> **选文节录**:
__________

其中，BertLMPredictionHead和BertForMaskedLM中的BertLMPredictionHead一样，通过这个来得到MLM loss。另外，多了一个seq_relationship，即拿pooled encoding接一个线性二分类层，判断是否是next sentence，因此可以构造得到next-sentence loss。二者Loss相加。

BertForNextSentencePrediction

Bert Model with a next sentence prediction (classification) head on top。只有上述的seq_relationship head来构造next-sentence loss，不作赘述。

Bert Fine-tuning Tasks

下面将介绍利用预训练好的Bert对下游任务进行Fine-tuning的方式。下文介绍的fine-tuning任务对应的model，已经在BERT基础上加了task-specific parameters，只需要利用该model，输入task-specific data，然后optimization一下，就能够得到fine-tuned model。

BertForSequenceClassification

句子级别的任务，sentence-level task。Bert Model transformer with a sequence classification/regression head on top (a linear layer on top of the pooled output) e.g. for GLUE tasks.

__________

> **你的任务**:
请逐字照抄这段讲BERT的选文，从含有“Bert Fine-tuning Tasks”的字句开始，抄到“for GLUE tasks.”为止。 作答时只能依据上面这段选文。

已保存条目
__________

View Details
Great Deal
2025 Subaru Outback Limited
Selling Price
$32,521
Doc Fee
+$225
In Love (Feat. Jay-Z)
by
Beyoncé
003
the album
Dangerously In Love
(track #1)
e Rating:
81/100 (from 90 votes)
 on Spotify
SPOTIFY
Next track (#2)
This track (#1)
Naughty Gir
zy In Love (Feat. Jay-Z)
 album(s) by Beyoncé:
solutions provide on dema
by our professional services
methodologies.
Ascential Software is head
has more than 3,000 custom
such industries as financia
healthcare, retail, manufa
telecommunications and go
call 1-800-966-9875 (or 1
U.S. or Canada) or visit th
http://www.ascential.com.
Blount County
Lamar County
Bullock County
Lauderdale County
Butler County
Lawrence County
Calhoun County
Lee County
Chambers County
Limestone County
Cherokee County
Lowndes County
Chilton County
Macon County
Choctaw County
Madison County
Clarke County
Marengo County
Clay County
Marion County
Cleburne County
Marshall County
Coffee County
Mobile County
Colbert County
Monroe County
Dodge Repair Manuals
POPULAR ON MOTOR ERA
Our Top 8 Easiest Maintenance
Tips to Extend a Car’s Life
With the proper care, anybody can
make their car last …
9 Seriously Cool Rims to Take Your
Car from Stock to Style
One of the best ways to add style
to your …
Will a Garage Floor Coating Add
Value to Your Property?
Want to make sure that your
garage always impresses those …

__________

> **参考答案**:
Bert Fine-tuning Tasks

下面将介绍利用预训练好的Bert对下游任务进行Fine-tuning的方式。下文介绍的fine-tuning任务对应的model，已经在BERT基础上加了task-specific parameters，只需要利用该model，输入task-specific data，然后optimization一下，就能够得到fine-tuned model。

BertForSequenceClassification

句子级别的任务，sentence-level task。Bert Model transformer with a sequence classification/regression head on top (a linear layer on top of the pooled output) e.g. for GLUE tasks.